Sunday, October 05, 2008 Covington: Looking and learning By Gary Covington Looking in
DID you see the ads in the press the other day for grandparents' day? Truth to tell I didn't realize there was a grandparents' day, or maybe it's just an adman's ploy to sell more stuff. Coming soon: second cousins' day, absent uncles' day, half brothers' day and here's something else I didn't know -- Barack Obama has a half brother living in sunny Nairobi, Kenya.
I learnt this from a feature in Sun.Star Weekend. Barack's dad obviously got around, sowing a few wild oats, but the article didn't tell us much more as God stepped in at around paragraph six and out went an interesting feature and in came the weekend's Godbothering. Next feature please.

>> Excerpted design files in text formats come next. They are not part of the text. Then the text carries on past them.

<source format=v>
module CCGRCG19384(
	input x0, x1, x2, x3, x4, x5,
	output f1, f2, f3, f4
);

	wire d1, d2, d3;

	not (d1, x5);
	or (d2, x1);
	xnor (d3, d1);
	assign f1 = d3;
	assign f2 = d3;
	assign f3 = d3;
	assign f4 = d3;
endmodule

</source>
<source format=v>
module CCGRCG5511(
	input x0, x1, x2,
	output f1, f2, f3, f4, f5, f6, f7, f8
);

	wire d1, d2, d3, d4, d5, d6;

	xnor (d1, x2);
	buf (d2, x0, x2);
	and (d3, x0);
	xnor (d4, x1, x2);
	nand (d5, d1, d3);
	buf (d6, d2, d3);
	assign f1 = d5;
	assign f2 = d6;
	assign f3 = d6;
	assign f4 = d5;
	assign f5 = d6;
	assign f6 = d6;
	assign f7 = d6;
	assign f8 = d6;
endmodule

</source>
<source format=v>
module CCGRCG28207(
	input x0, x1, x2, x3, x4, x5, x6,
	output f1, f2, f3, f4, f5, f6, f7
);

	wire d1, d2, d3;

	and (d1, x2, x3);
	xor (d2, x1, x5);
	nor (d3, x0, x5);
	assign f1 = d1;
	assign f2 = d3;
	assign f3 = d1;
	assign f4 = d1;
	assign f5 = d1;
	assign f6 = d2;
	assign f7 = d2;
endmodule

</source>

Sunday is also Dagmay day, a page from the city's literati introducing Dabawenyo writing talent and, I suspect, an attempt to educate literary thugs like myself.
I always read Dagmay's page and usually, generally, harrumph into my beard and move on to something more digestible. Lately though Dagmay has become a tad more accessible by offering more down to earth fare.

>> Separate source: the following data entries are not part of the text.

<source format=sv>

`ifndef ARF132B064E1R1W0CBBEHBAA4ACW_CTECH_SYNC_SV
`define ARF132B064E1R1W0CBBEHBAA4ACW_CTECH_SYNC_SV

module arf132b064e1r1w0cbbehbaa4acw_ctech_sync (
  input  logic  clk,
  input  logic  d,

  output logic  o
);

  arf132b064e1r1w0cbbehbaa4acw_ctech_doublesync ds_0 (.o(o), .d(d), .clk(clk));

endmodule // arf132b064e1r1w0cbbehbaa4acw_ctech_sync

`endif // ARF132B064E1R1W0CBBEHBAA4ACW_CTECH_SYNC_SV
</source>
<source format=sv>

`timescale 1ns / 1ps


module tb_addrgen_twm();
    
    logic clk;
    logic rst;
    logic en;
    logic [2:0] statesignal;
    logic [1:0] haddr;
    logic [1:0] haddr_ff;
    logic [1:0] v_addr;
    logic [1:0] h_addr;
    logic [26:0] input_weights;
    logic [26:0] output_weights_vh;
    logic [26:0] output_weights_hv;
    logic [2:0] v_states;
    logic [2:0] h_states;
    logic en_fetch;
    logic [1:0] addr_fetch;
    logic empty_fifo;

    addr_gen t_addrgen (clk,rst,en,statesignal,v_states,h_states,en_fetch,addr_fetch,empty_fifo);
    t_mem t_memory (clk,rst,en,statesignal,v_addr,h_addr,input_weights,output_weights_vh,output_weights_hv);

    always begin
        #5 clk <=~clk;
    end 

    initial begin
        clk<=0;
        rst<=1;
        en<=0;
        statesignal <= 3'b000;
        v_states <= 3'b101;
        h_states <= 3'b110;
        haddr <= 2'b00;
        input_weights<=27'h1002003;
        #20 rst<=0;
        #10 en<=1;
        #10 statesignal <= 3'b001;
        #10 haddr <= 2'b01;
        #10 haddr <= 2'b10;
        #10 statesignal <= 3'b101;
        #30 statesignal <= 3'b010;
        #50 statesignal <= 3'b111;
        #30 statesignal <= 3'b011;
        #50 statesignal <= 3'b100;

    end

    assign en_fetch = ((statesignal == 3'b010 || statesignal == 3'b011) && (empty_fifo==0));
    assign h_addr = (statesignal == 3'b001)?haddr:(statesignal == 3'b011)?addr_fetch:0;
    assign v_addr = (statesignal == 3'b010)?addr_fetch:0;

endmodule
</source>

The first piece to catch my eye, some weeks ago, was "Davao - A view" written by Liu Bao, a foreign student at the Ateneo de Davao University. We're not told which bit of foreign Liu comes from -- Vietnam -- nor if Liu is a he or she and nor does the author's gender come across in the writing. But look at the faultless English -- probably a second or third language -- and look at the style.
Liu is writing about one of my favorite topics -- life on the roads -- and yet I couldn't have written Liu's piece. Mine would have ended up as a negative, sarcastic, look-at-these-fools screed. Liu has taken a positive view and turned in a light-hearted, informative and, above all, entertaining piece; a piece we'd find (with like illustrations) in an airline or traveler's mag.

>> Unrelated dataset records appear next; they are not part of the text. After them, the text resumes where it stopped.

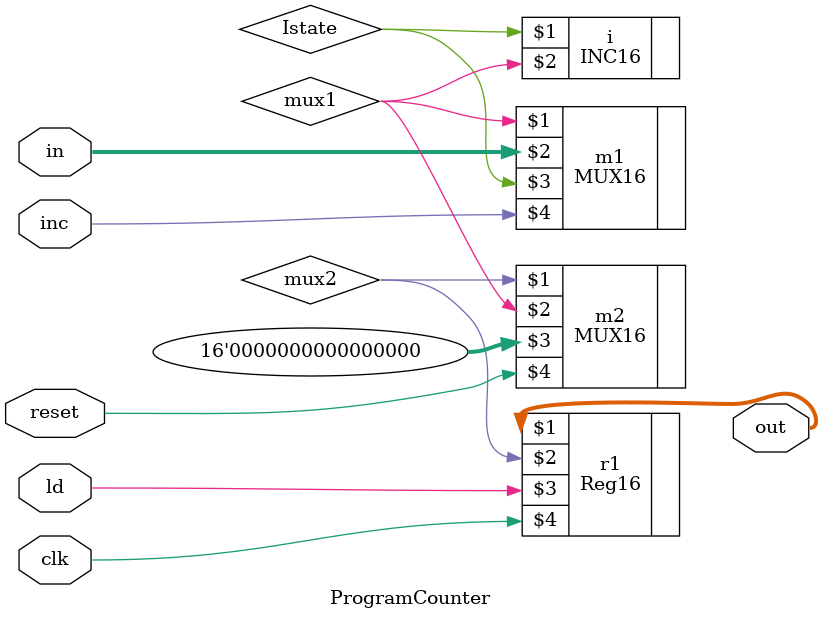
<source format=sv>
module ProgramCounter(
  output [15:0]out,
  input [15:0]in,
  input ld,
  input inc,
  input reset,
  input clk
);
  
  // if inc, PC += 1
  INC16 i(Istate, mux1);

  MUX16 m1(mux1, in, Istate , inc);
   
  // if reset, PC = 0;
  MUX16 m2(mux2, mux1, 16'b0, reset);
  
  Reg16 r1(out, mux2, ld, clk);
    
endmodule
</source>
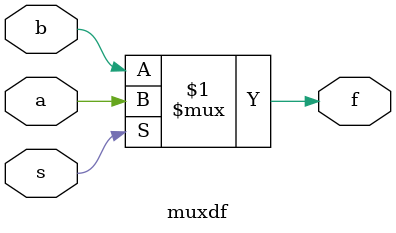
<source format=v>
module muxdf (a,b,s,f); 
    input a,b,s;
    output f;
    assign f = s ? a : b;
endmodule
</source>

Gentle humor is exceedingly difficult to write, far harder than the laugh out loud variety. I can't do it; I wish I could.
The next week Dagmay again veered off course and gave us a short item about "An English painter in Davao, 1934" written by Aussi artist Tony Twigg.
I love shorts like this. Not long enough to bore; just the right length to pique the interest. I'll generally go off to learn a little more -- a looking and learning which is addictive and the reason why, at used-book sales, I'll come away with an armful of annuals -- hardback collections of articles and features culled from this or that magazine.
Much of the content, especially in the North American mags, will be tales of the huntin' and fishin' variety and the style, by today's standards, pedestrian. Press on though as I have recently with a 1950s selection from the Denver Post's Rocky Mountain Empire Magazine (They don't name them like that anymore!).
I thought about skipping through my favorite pieces -- parachuting firefighters, a new to me Western novelist (Bill Raine) -- but instead leave it to Palmer Hoyt, the then publisher of the Denver Post, who wrote in his 1950 introduction, "Here is the story of one of the West's most dramatic train bandits who is now peacefully operating a Wyoming tourist resort. There are tales of a tiny narrow-gauge locomotive which should have hit the scrap heap in 1900 but lasted long enough to haul material for the atom bomb; the strange legend of the last of the Texas longhorns; a trip with today's diesel giants hauling freight over the Continental Divide where wolves chase the trucks at an altitude of twelve thousand feet."
You folks who play with your cellphones all day don't know what you're missing.